--- START Material supplied ---

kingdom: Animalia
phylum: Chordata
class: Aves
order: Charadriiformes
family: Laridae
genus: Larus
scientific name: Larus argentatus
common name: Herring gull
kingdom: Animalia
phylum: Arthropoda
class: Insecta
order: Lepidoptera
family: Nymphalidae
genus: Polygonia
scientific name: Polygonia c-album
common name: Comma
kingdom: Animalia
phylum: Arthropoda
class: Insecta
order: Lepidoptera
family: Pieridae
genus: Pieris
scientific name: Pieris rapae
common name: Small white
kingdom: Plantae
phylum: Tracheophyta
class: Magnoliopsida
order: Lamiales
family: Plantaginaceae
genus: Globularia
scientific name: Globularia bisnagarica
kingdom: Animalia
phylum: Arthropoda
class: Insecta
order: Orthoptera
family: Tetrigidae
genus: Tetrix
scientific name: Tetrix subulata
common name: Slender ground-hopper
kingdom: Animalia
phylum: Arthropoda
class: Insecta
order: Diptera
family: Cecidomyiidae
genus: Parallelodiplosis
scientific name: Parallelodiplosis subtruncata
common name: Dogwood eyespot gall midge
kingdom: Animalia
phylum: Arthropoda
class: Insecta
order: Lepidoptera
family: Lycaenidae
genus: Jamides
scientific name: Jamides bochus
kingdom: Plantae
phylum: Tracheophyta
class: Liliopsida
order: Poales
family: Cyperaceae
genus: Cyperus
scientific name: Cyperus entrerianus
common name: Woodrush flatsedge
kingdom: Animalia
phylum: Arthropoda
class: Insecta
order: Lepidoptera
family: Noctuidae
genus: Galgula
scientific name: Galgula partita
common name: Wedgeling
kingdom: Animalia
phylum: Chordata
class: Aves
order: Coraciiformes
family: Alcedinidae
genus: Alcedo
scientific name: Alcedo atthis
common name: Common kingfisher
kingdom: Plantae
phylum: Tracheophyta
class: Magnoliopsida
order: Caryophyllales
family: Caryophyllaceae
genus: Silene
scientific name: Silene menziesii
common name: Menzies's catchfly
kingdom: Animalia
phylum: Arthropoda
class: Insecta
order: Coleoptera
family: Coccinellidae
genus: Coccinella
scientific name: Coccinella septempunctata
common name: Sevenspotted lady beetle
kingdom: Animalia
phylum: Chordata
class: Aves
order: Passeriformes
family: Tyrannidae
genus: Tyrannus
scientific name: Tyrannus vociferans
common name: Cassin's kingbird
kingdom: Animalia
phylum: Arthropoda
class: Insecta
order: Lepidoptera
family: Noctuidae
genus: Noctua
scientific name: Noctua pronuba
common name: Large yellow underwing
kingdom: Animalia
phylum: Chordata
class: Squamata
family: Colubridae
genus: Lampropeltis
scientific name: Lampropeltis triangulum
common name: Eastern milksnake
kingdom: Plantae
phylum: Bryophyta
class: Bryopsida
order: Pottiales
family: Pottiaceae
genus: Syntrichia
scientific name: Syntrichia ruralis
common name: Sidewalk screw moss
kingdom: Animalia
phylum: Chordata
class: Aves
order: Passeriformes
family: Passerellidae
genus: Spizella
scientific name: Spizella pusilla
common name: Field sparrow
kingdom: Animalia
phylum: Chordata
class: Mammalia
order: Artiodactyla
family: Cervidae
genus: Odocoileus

--- END Material supplied ---

Directions for this task >> Return the lines from the one containing "scientific name: Cyperus entrerianus" through the one containing "genus: Syntrichia", inclusive, copied exactly.

Full output >>
scientific name: Cyperus entrerianus
common name: Woodrush flatsedge
kingdom: Animalia
phylum: Arthropoda
class: Insecta
order: Lepidoptera
family: Noctuidae
genus: Galgula
scientific name: Galgula partita
common name: Wedgeling
kingdom: Animalia
phylum: Chordata
class: Aves
order: Coraciiformes
family: Alcedinidae
genus: Alcedo
scientific name: Alcedo atthis
common name: Common kingfisher
kingdom: Plantae
phylum: Tracheophyta
class: Magnoliopsida
order: Caryophyllales
family: Caryophyllaceae
genus: Silene
scientific name: Silene menziesii
common name: Menzies's catchfly
kingdom: Animalia
phylum: Arthropoda
class: Insecta
order: Coleoptera
family: Coccinellidae
genus: Coccinella
scientific name: Coccinella septempunctata
common name: Sevenspotted lady beetle
kingdom: Animalia
phylum: Chordata
class: Aves
order: Passeriformes
family: Tyrannidae
genus: Tyrannus
scientific name: Tyrannus vociferans
common name: Cassin's kingbird
kingdom: Animalia
phylum: Arthropoda
class: Insecta
order: Lepidoptera
family: Noctuidae
genus: Noctua
scientific name: Noctua pronuba
common name: Large yellow underwing
kingdom: Animalia
phylum: Chordata
class: Squamata
family: Colubridae
genus: Lampropeltis
scientific name: Lampropeltis triangulum
common name: Eastern milksnake
kingdom: Plantae
phylum: Bryophyta
class: Bryopsida
order: Pottiales
family: Pottiaceae
genus: Syntrichia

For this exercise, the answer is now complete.